26 stycznia 2024 21:35 / 4 osobom podoba się ten post
Ja miałam kiedyś taką zmienniczkę że gdy przyjechałam drugi raz w to samo miejsce czyli po niej,Przyjechałam przed obiadem,zmęczona wiadomo po podróży ,ona naszykowała dla pdp obiad i siebie omijając mnie stwierdziła że ona gotuję tylko dla dwóch osób. Tłumaczyłam jej że gdy przyjeżdża zmienniczka to dla niej też należy ugotować obiad a ona bezczelna powiedziała że pierwszy raz o tym słyszy a nie była początkującą. To ja następnym razem gdy ona przyjechała po mnie też nie nadzykowałam obiadu dla niej. Wogóle była jakaś dziwna. Podłoga w kuchni to chyba przez 6 tygodni nie myła krany,zlew i umywalki całe w osadzie ja musiałam po niej sprzątać. Takie są niektóre opiekunki.
27 stycznia 2024 07:13 / 3 osobom podoba się ten post
Gusia29

Dokładnie tak. Pierwszego dnia po przyjeździe powiedziałam jej ,że ma najlepszą okazję poprawić niemiecki i to całkiem za darmo,w dodatku w przyjemnych okolicznościach. To usłyszałam że ona jeździ tam,gdzie gadać nie musi i nie ma zamiaru szwendać się z babką po knajpach tak jak ja :-)

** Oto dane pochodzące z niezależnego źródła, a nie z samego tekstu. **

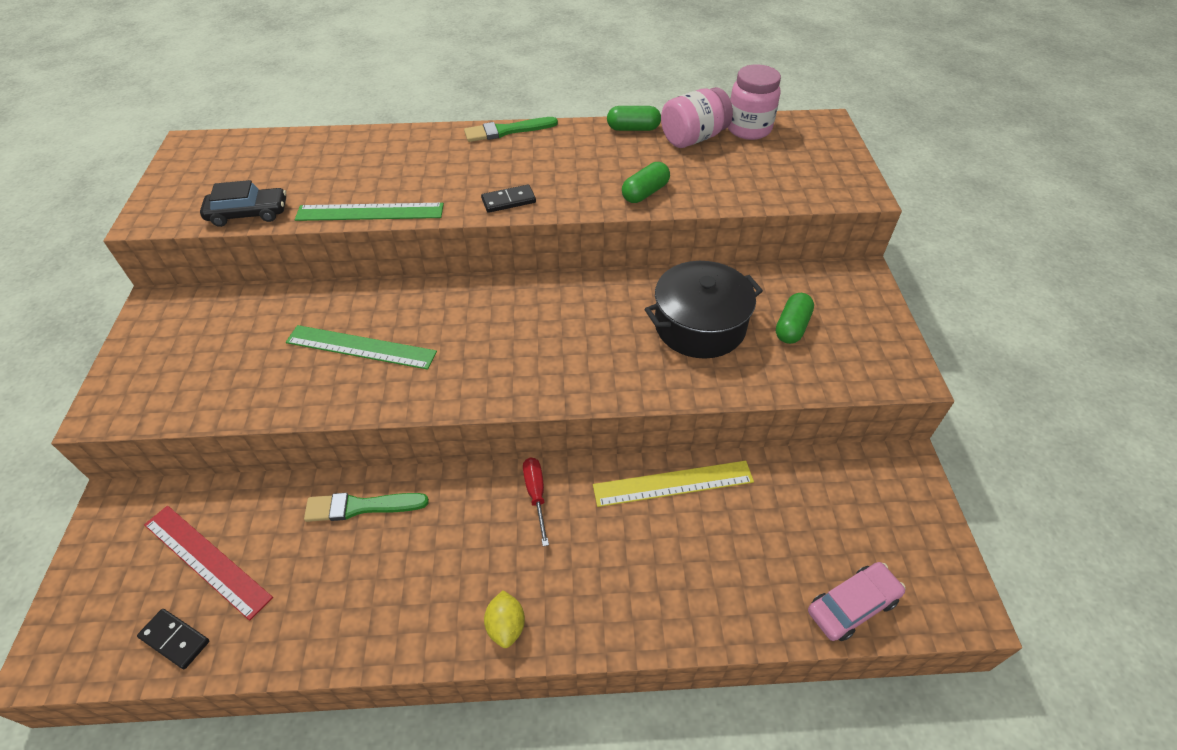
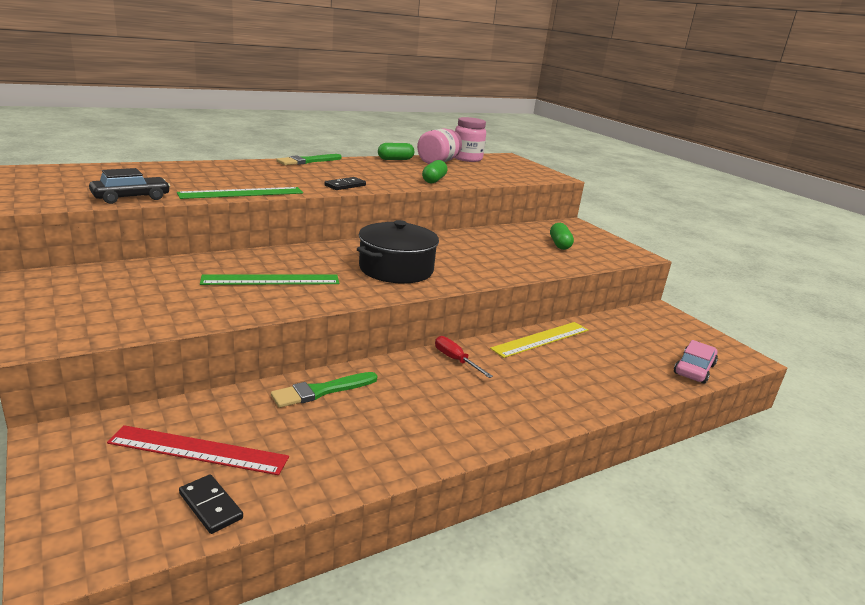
camera: 30 degrees left, 25 degrees down
(175, 639) = (210, 506): black domino -> black domino turned 45 degrees clockwise
(506, 626) = (499, 426): yellow lemon -> none
(699, 325) = (506, 248): black pot -> black pot (396, 269)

O ja Cię kręcę  Opiekuncza ksenofobka, czy skrajnie prawicowa . Trzeba cos zarobić, a innej możlwiosci nie ma, to próbuje obrzydzic i uspokoić swe sumienie .
Jest dla takich specjalny kociołek w piekle, a nawet dwa. Do samodzielnego wyboru. I na tym polega wic. 
29 stycznia 2024 17:03 / 2 osobom podoba się ten post
No qrcze  przebimbalam dzień na przyjemnosciach I nie mam o czym pisać .
Jutro też dzień 
30 stycznia 2024 12:38 / 1 osobie podoba się ten post
Mleczko

No qrcze  przebimbalam dzień na przyjemnosciach I nie mam o czym pisać .
Jutro też dzień :radosc:

Ja też miałam przyjemny dzień chociaż nie przebimbany . Pomimo że pauzę miałam wydłużoną,to nigdzie nie wyjechałam. Pogoda była cudna, spędziłam czas na świeżym powietrzu i popracowałam w ogrodzie. A co,kto mi zabroni,w wolnym czasie mogę przecież robić co chcę 😃 .Dotleniłam się,pogimnastykowałam robiąc skłony i przysiady, prawdziwy zastrzyk energii sobie zaserwowałam. I wcale nie uważam,że pauza mi przepadła. Z domu wyszłam i chociaż większość mówi, że na przerwie koniecznie trzeba  nabrać dystansu i przewietrzyć głowę,to póki co pdp nie dokuczyła mi na tyle,żebym myślała o tym aby jak najszybciej zniknąć jej z oczu na te dwie godziny.